Doch zurück zu den bösen Migranten. Sie nehmen also Geld aus „unseren“ Kassen. Den Umstand, dass viele unserer Mitbürger mit fremden Wurzeln hier seit Jahrzehnten in diese Kassen einzahlen, wird dabei gerne unterschlagen; ebenso wie der Umstand, dass die Mehrzahl von den Neuankömmlingen hier gerne arbeiten würde, dies bei schwebendem Asylverfahren jedoch nicht erlaubt ist. Lasst sie doch an der Wertschöpfung teilnehmen, solange darüber beraten wird, ob sie hier bleiben können/müssen oder nicht. Zu tun gäbe es genug. Und um Louis C K hier mal zumindest sinngemäß zu zitieren: “Klar nehmen Ausländer dir deine Arbeit weg. Aber wenn jemand ohne Sprachkenntnisse, ohne Verbindungen und ohne Lobby das kann, dann bist DU vielleicht einfach nur Scheiße!“ Ohne Polemik kann man sagen, dass unser Wirtschaftssystem, dass nur auf dem dummen Prinzip des „immer mehr“ basiert auch immer neue Arbeitskräfte absorbieren und nutzen kann. Angst vor Überfremdung? Wenn überhaupt irgendetwas auf der Erde konstant ist, dann der Wandel. Unsere Welt verändert sich ständig. Wirtschaftlich, politisch, sozial, technisch, einfach alles ist in Bewegung. Eingedenk dieser Tatsache kann man doch nicht ernsthaft erwarten, dass ausgerechnet die eigene kleine Umwelt davon ausgespart bleibt. Zudem steht jede entwickelte Industrienation vor dem gleichen Problem: stagnierende Geburtenraten, die langfristig zu einer Negativentwicklung der Bevölkerungszahlen führen. Anscheinend führt eine Zunahme des Wohlstandes zu einem Abnehmen der Gebärfreudigkeit. Das mag damit zusammenhängen, dass in weniger entwickelten Nationen Kinder für die Versorgung ihrer Eltern im Alter sorgen müssen. Halbwegs entwickelte Sozialversicherungssysteme machen derlei obsolet.
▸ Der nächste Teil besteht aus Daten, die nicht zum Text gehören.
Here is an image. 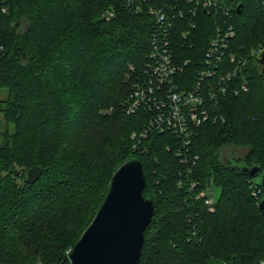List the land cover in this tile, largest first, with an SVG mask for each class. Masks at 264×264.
Segmentation results:
<instances>
[{
  "label": "trees",
  "instance_id": "trees-1",
  "mask_svg": "<svg viewBox=\"0 0 264 264\" xmlns=\"http://www.w3.org/2000/svg\"><path fill=\"white\" fill-rule=\"evenodd\" d=\"M6 3L9 12L0 16V93L6 92L0 100V264H71L68 254L114 174L133 159L142 162L144 196L155 203L140 264H259L264 213L253 194L255 178L240 168L261 167L257 177L264 171V75L250 58L264 48V0H235L232 50L251 59L250 90L210 103L223 119L196 130L191 151L199 160L191 173L172 135L153 134L135 150L132 134L148 118L123 112L130 66L141 70L151 50L148 10L136 13L123 0ZM217 28L213 14L202 13L194 39H176L180 61L201 65ZM34 167L43 174L29 183ZM187 179L197 182L193 191L179 186ZM208 188L220 190L213 212L198 198Z\"/></svg>",
  "mask_w": 264,
  "mask_h": 264
},
{
  "label": "built area",
  "instance_id": "built-area-1",
  "mask_svg": "<svg viewBox=\"0 0 264 264\" xmlns=\"http://www.w3.org/2000/svg\"><path fill=\"white\" fill-rule=\"evenodd\" d=\"M123 1L136 13L148 10L154 19L148 60L141 70L130 66L127 74L130 92L123 103V112L127 116L141 113L148 118L144 130L132 134L134 149H141L142 141L153 134L172 135L176 154L191 173L199 160L191 151L196 130L223 119L212 111L210 103L220 97L249 92L250 58L256 59L264 48L252 53L250 58L232 50L235 31L229 20L233 19L235 0ZM8 12L6 0H0V16ZM202 13L213 14L218 28L202 64L190 68L189 60L180 61L174 44L179 36L186 42L194 39ZM107 16L112 17L113 12ZM193 74L197 80L191 83ZM182 185L193 191L198 184L187 179L185 183L179 181V186ZM253 194L260 204L262 189H254ZM198 198H204L209 211H214L217 195L212 189L202 191ZM259 264H264V259Z\"/></svg>",
  "mask_w": 264,
  "mask_h": 264
},
{
  "label": "water",
  "instance_id": "water-1",
  "mask_svg": "<svg viewBox=\"0 0 264 264\" xmlns=\"http://www.w3.org/2000/svg\"><path fill=\"white\" fill-rule=\"evenodd\" d=\"M242 9L240 4L238 13ZM256 61L260 74L264 75V50L257 54ZM240 169L255 178L257 189H262L259 209L264 213V171L257 177L261 167ZM42 174L41 167H34L28 171L27 180L35 183ZM146 186L140 160L126 162L116 171L94 220L68 254L71 264H140L145 231L155 214L153 199L144 196Z\"/></svg>",
  "mask_w": 264,
  "mask_h": 264
},
{
  "label": "rangeland",
  "instance_id": "rangeland-1",
  "mask_svg": "<svg viewBox=\"0 0 264 264\" xmlns=\"http://www.w3.org/2000/svg\"><path fill=\"white\" fill-rule=\"evenodd\" d=\"M260 48V46L256 47V49ZM256 61V60H255ZM6 95V92H2L0 93V100ZM216 195L219 196L220 195V190H216Z\"/></svg>",
  "mask_w": 264,
  "mask_h": 264
}]
</instances>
Da waren sie also, meine Prioritäten, um sie noch mal kurz aufzuzählen: Migration? Check, immer noch aktuell, immer noch zu viele Blödköpfe, die einfach nicht kapieren, dass so lange wir beim aktuellen Modell des Kapitalismus bleiben, wir uns Migration nicht verschließen können, weil sonst unsere Wirtschaft den Bach runter geht. Und bis es eine neue Wirtschaftsform gibt kann noch einige Zeit vergehen. Womit wir nahtlos zu sozialer Gerechtigkeit kämen – Check, auch hier bleiben noch einige verbale Lanzen zu brechen, bis wenigstens ein paar begriffen haben, dass Bildungs-, Sozial- und Wirtschaftspolitik untrennbar verbunden sind. Ja genau – Bildung! Check, da bleiben noch einige televerbale Entgleisungen meinerseits zu erledigen: NEIN unser Bildungswesen ist nicht gut, NEIN früher war nicht alles besser! Die aktuelle Politik? Check; aber da fange ich gar nicht erst an, sonst trifft mich der Schlag. Dschihadisten und Salafisten, Außen- und Sicherheitspolitik, Beziehungen zu anderen Staaten… da gibt’s einiges zu bedenken.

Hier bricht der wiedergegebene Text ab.